A related problem in eukaryotes is resolving haplotypes, a particularly great challenge in highly polyploid organisms. The Science paper does not generate haplotype-resolved versions of the scaffolds. My guess is that this isn't easy to do with Hi-C data and is best left to linked reads or long reads, but perhaps someone who works in the space can weigh in.
In any case, if someone were crazy enough to put me in charge of managing a large zoo-seq project, I'd start everything off with just long reads and treat linked reads, physical mapping and Hi-C as optional add-ons to be applied if the initial assembly didn't fully gel or if haplotyping were critical. Linked reads might also be deployed to less expensively ascertain population variation with haplotype information. Linked reads are well established with small amounts of input DNA, though the long read vendors are constantly pushing on that front.
The field will continue to evolve at a dizzying pace. Existing players are all trying to up their game, delivering higher performance. Accessory technologies will continue to develop, such as methods and instruments for extracting extremely high molecular weight DNA to go into long read sequencing and physical mapping workflows. New entrants are poised to enter the fray, such as new linked read options or long read options. Never a boring moment in this space!
Hey Keith,
ReplyDeleteThank you so much for writing such a thoughtful post about our paper!
I did want to clarify one point. In a few places you say that the Hi-C sequencing costs $10K. Actually, the $10K value we report is the total amount for a de novo human genome, including both the contigs (which are the lion's share of the cost: 60X coverage, Illumina PE 250bp) and the Hi-C data used for scaffolding (<7X Illumina PE101bp). The Hi-C cost alone - including library prep and labor - is less than $1K.
Thus the contigs are the expensive part, and when contigs are already available (whether generated using Illumina, PacBio, or any other method), the costs can be much lower! In the case of the Aedes genome, for which contigs were available from the 2007 Science publication (Nene et al.), we used only $1K worth of Hi-C sequence for the scaffolding.
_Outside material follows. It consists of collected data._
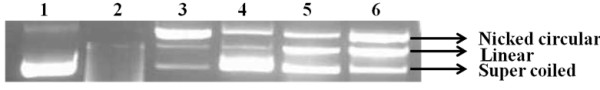
Effect of seed and leaf extracts of A. moschatus on the integrity of pBR322 plasmid DNA in the presence of Fenton's reagents. (Lane 1: pBR322 DNA + H2O; Lane 2: pBR322 DNA + FR; Lane 3: standard antioxidant compound (quercetin) in the presence of FR; Lane 4: pBR322 DNA + FR + AMS-IV; Lane 5: pBR322 DNA + FR + AML-IV; Lane 6: pBR322 DNA + FR + AML-I).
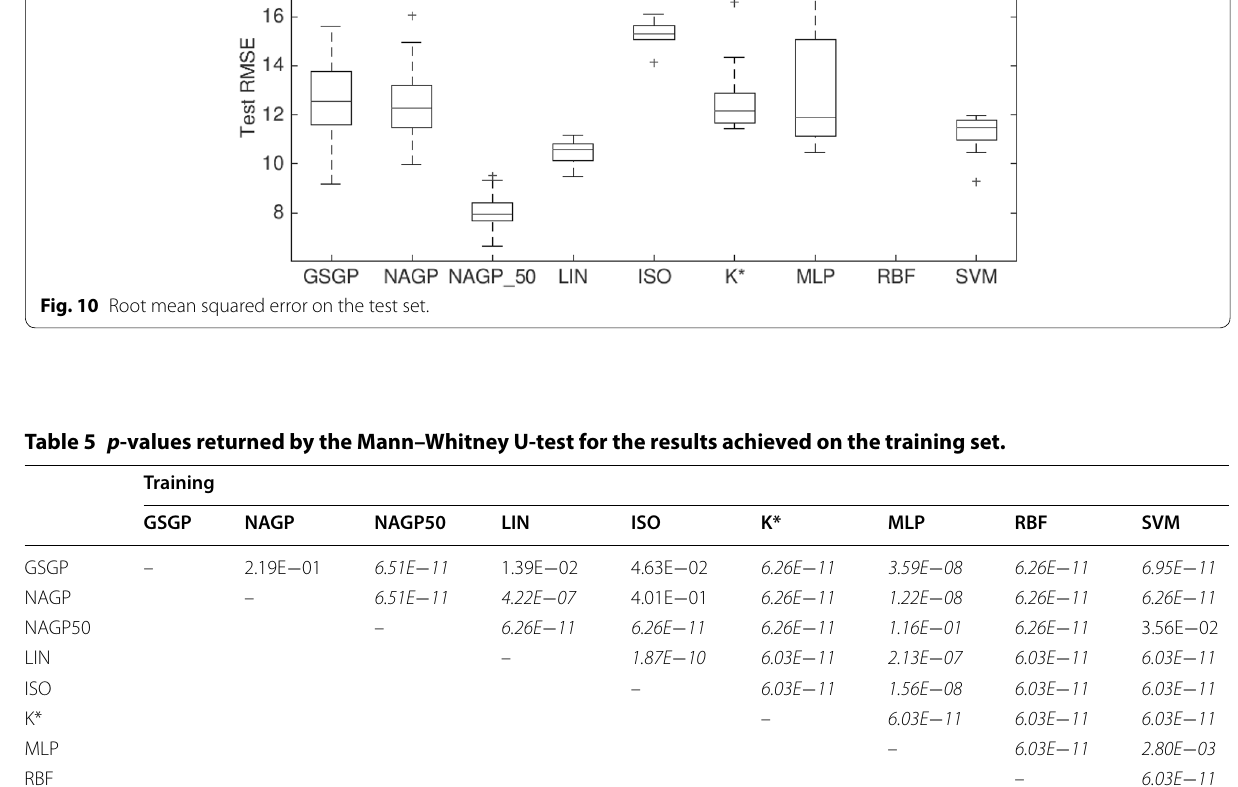
Italic is used to denote statistically significant differences between the considered techniques.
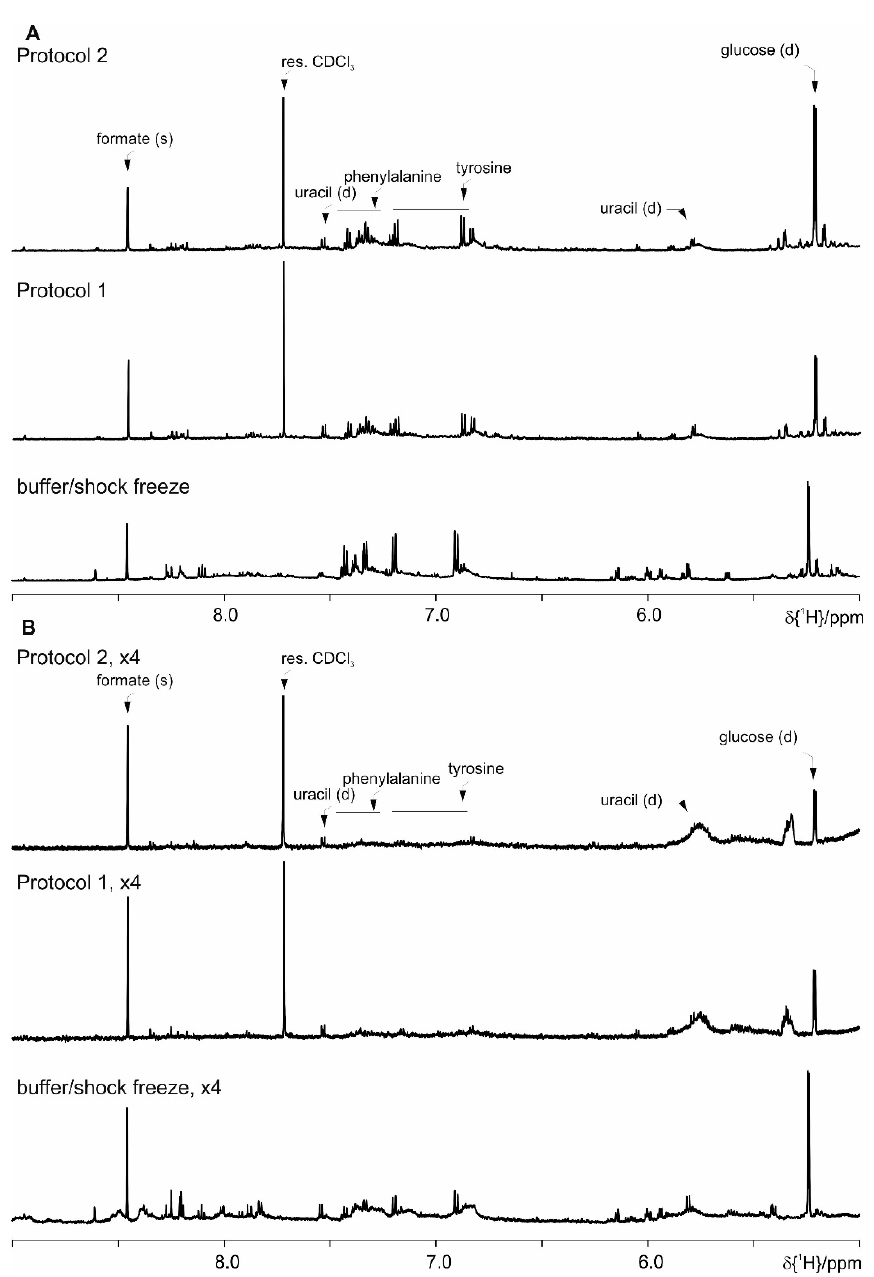
Figure 11. Comparison of Protocol 1 and 2 with the basic protocol with shock freeze: ( A ) feces of mice fed on a standard diet and ( B ) on HFD (the intensity is upscaled four times). For clarity only a selected spectral range (5.0 ppm till 9.0 ppm) of the proton NMR spectra is shown, where the most prominent metabolites are assigned.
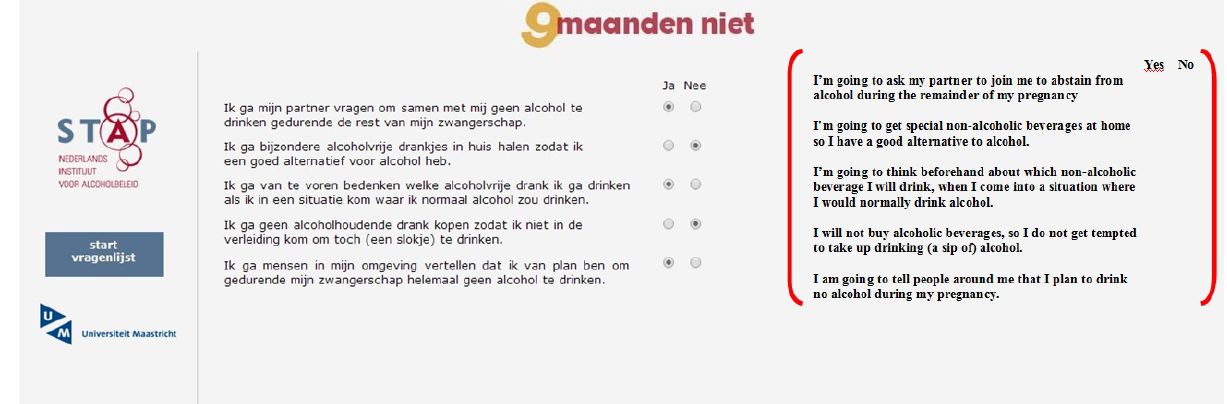
Figure 1. Screenshot and English translation of items regarding action plans to abstain from prenatal alcohol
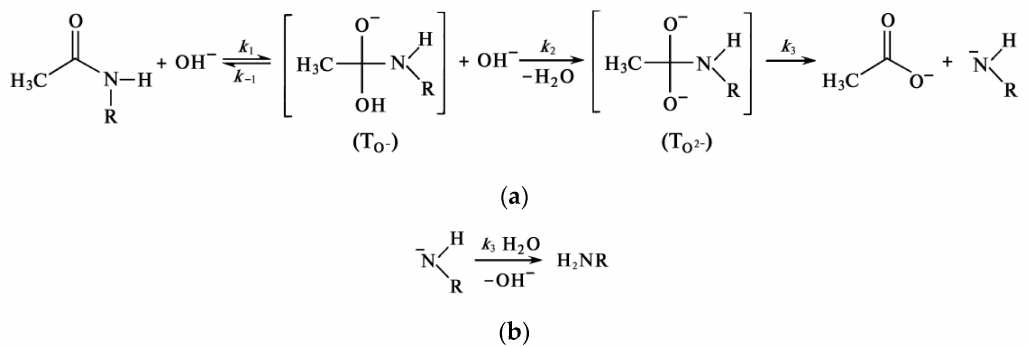
Figure 16. Scheme of ( a ) formation of the amide anion of chitosan NHR- and ( b ) its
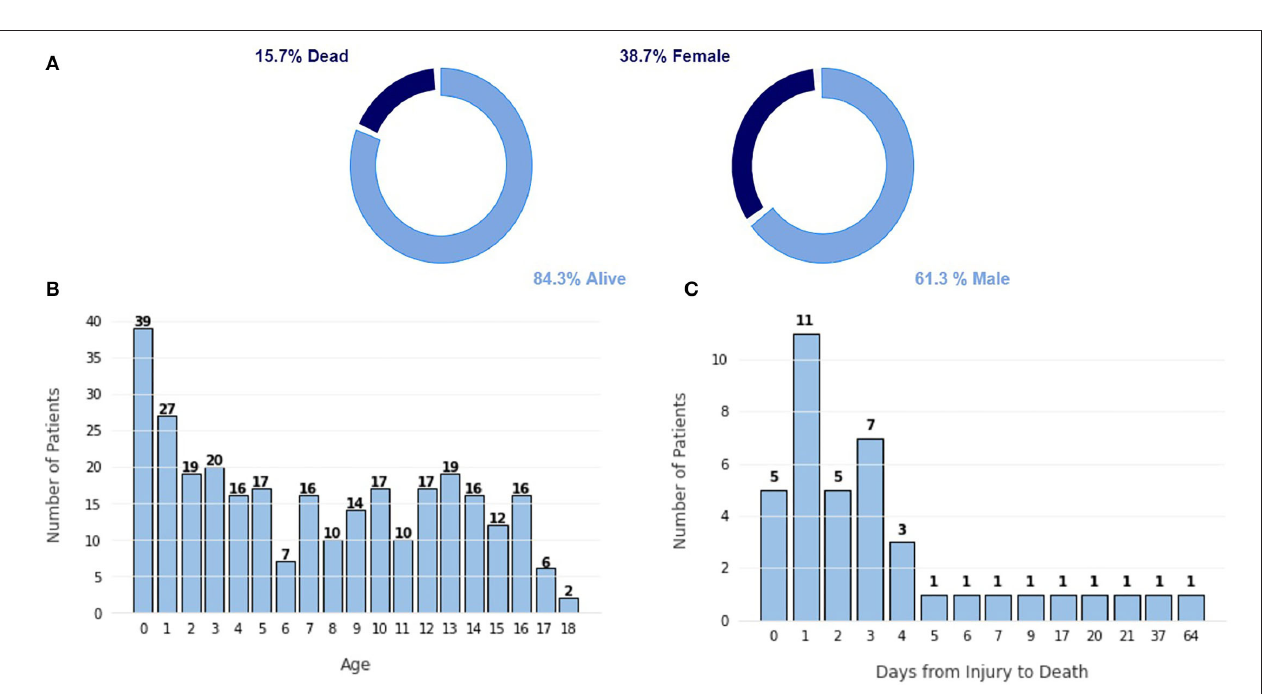
hospitalized pediatric patients, of which 84% are alive, as seen in Figure 2A . Sixty-four percent of the patients are male, and the average age is 7.2 ± 5.5 years, with a median of 6.9 years of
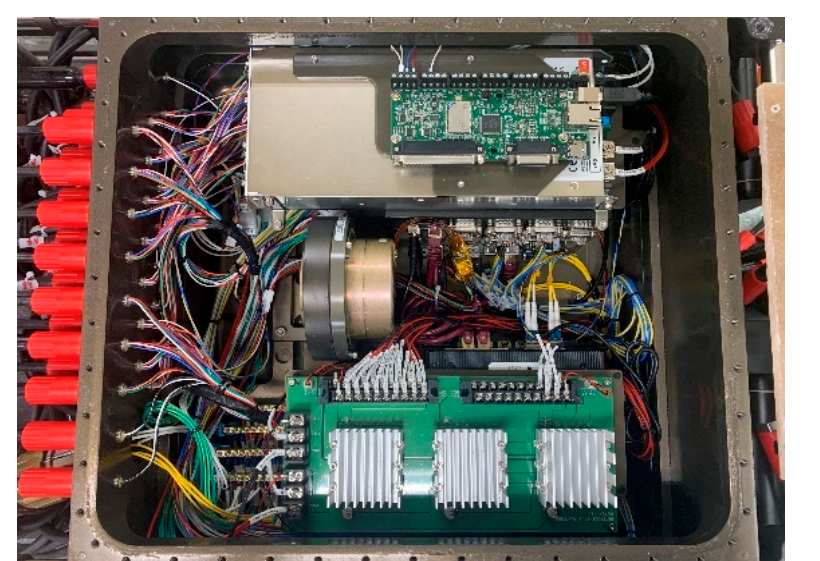
Figure 5. TUP pressure-resistant box.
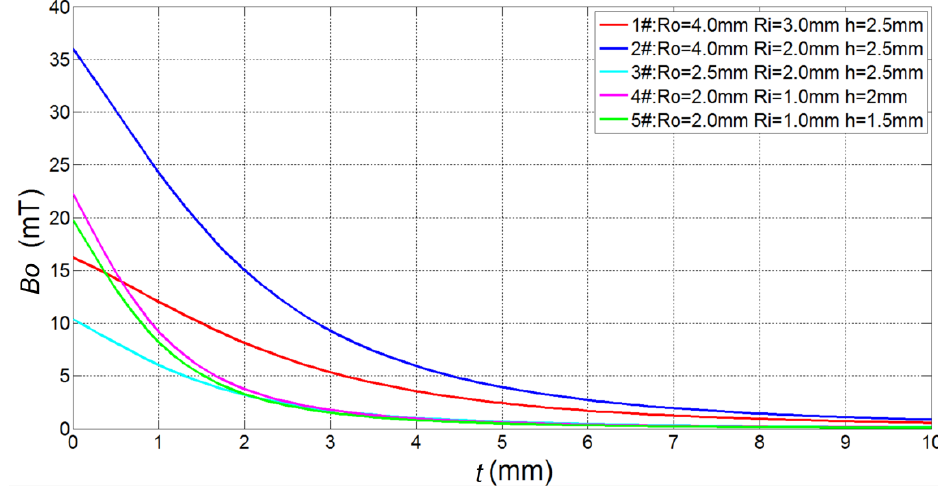
Figure 3. The relationship curves between magnetic induction intensity and lift-off.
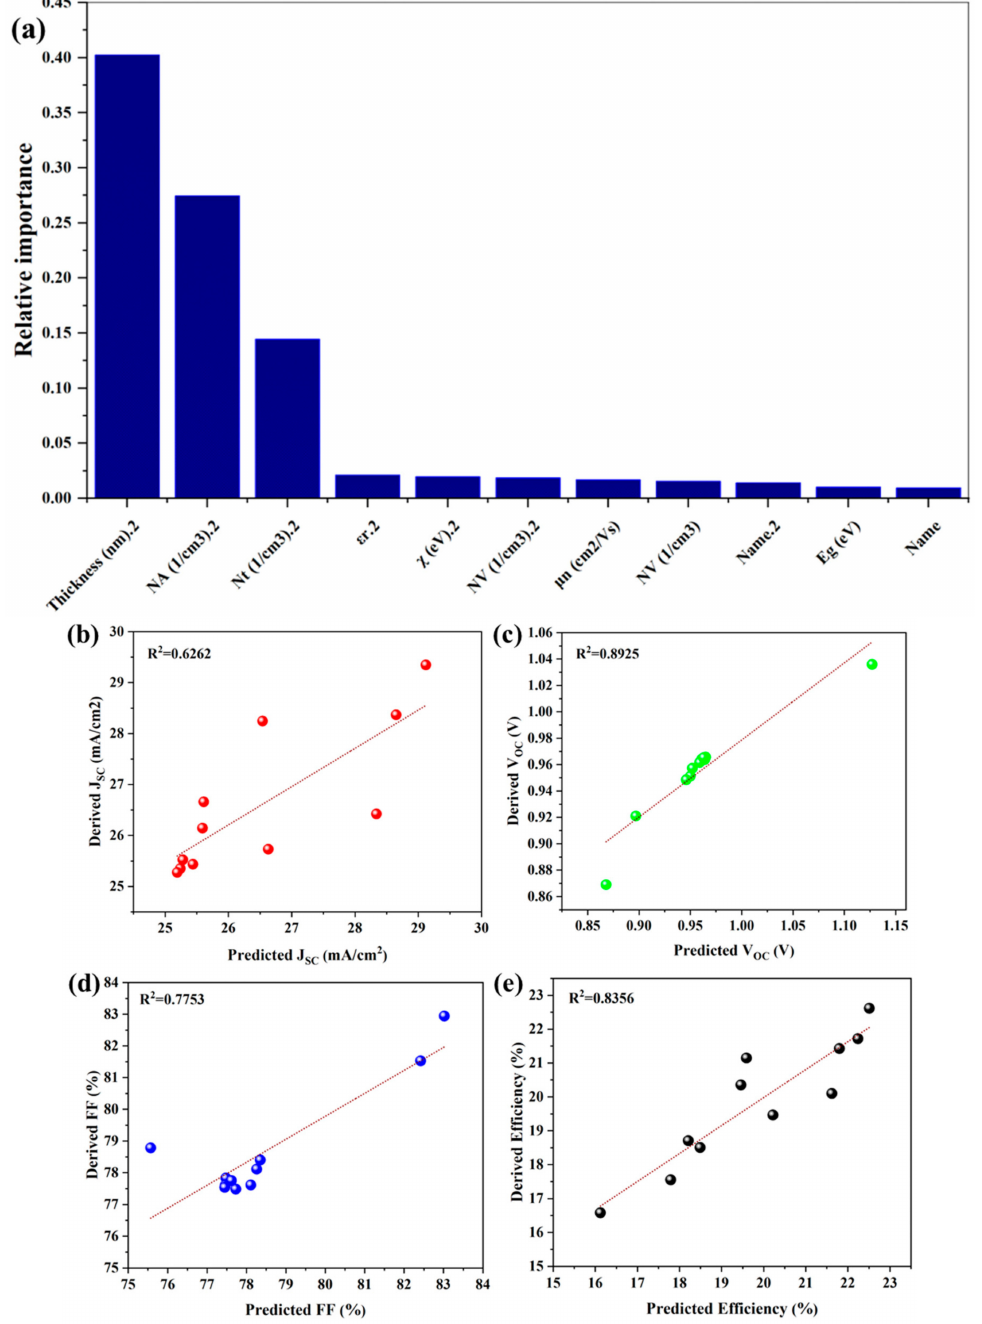
Figure 9. ( a ) Various features with the highest importance in the ML model. Derived and predicted values of ( b ) J SC , ( c ) V OC ( d ) FF ( e )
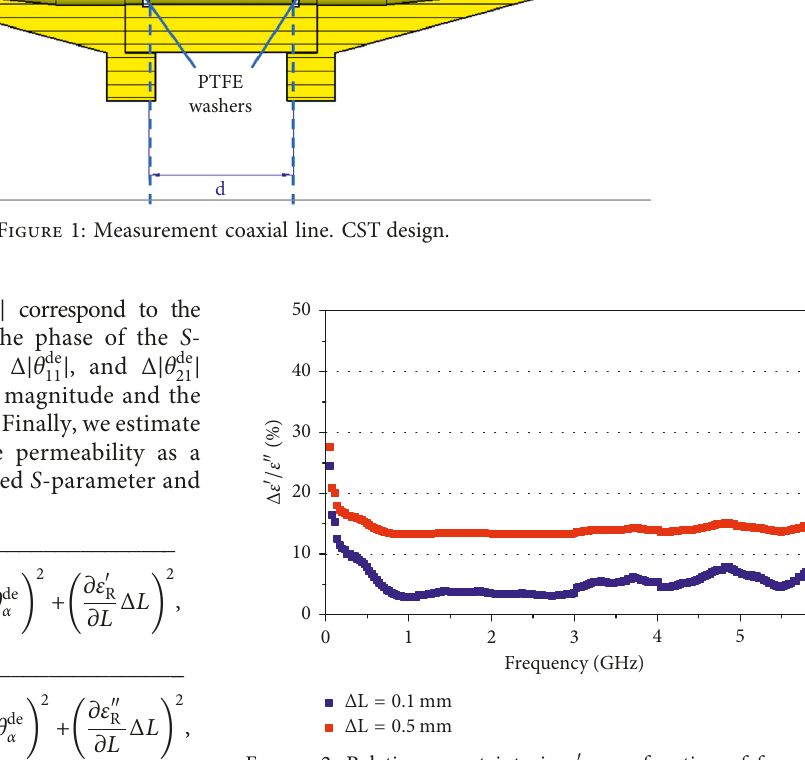
as a function of frequency R ′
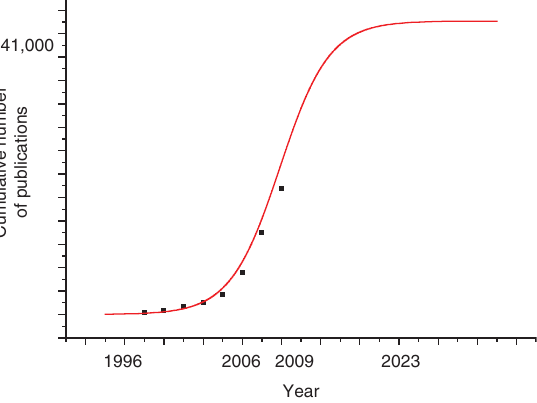
Figure 8 Use of the same system of axes for the two sigmoidal curves of Figures 2 and 7, in order to compare the time difference in their evolution. (The units on the vertical axis are total expenditures or total publications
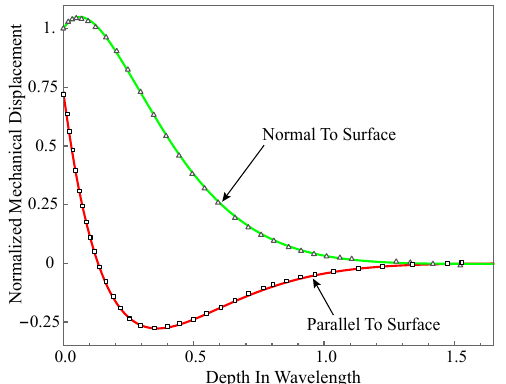
Figure 2. Normalized mechanical displacement amplitude distribution: solid curves are our results, and dotted lines are from literature.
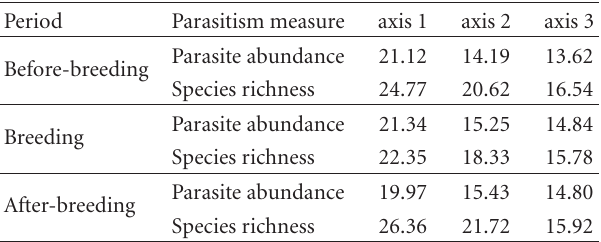
Table 4: The axes of PCA explaining the total variability in the date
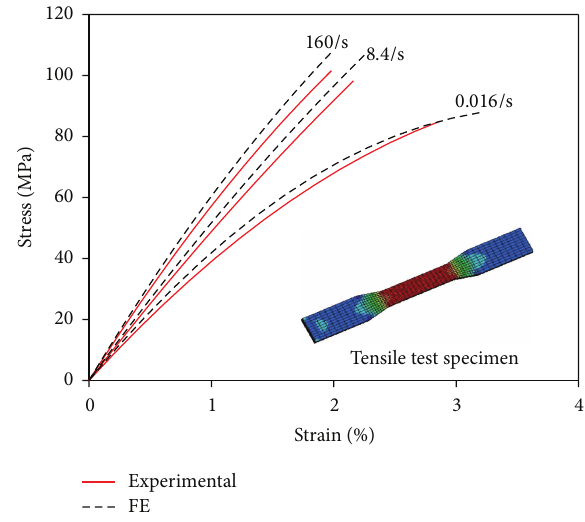
Figure 1: FE validation of windshield material model.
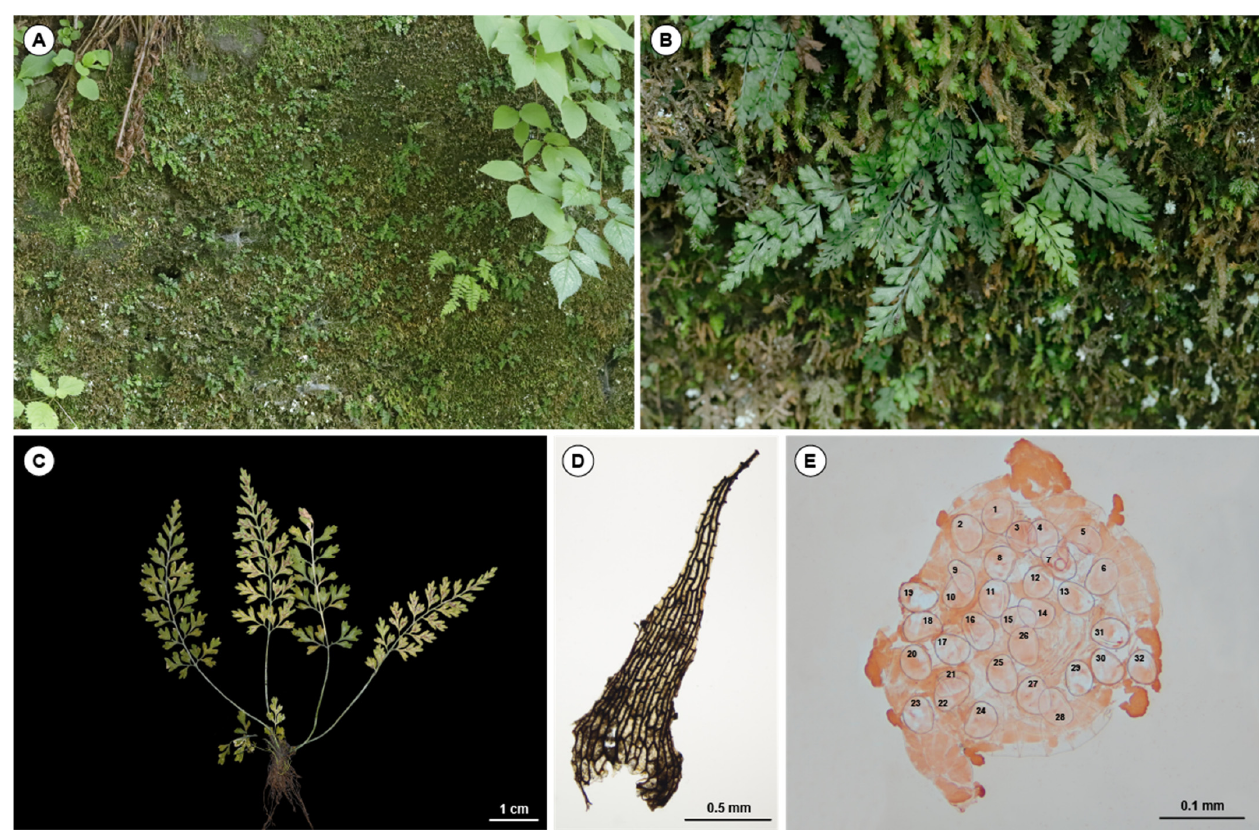
Figure 4. Asplenium pseudocapillipes sp. nov. ( A , B ) Habitat. ( C ) Plant. ( D ) Rhizome scale. ( E ) Thirty-two spores per sporangium.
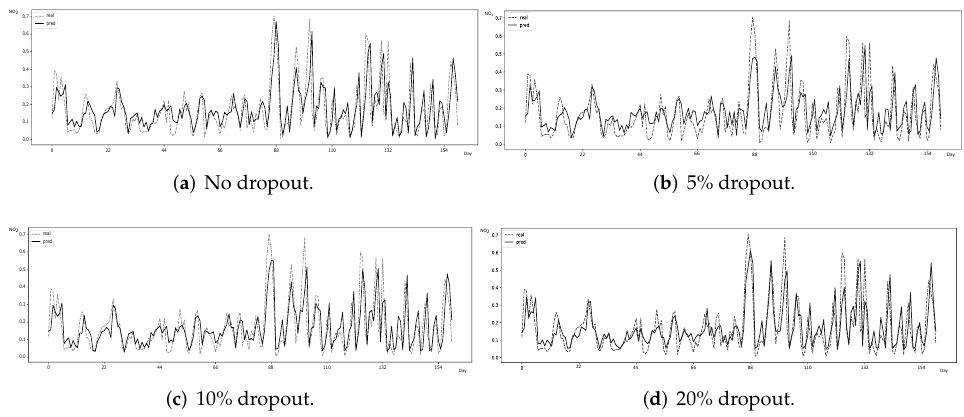
Figure 19. Predicted versus actual normalized output values for diverse dropouts added to all layers.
Similarly, Culex was also about $1K worth of sequencing.
These costs are broken down in supplemental table S12. They can vary based on factors like contig length, genome length, and genome repeat structure, and will drop as the cost of short reads continues to fall.
Best,
Olga
Hi Olga,
ReplyDeletethese costs can only be matched if you're in academia, have extensive lab knowledge and don't account for the time (and salary) a bioinformatician has to spend performing the analysis. Outside academia and when you actually have to pay the full cost for DNA extraction, sequencing, HiC scaffolding etc. it's about 4x as much.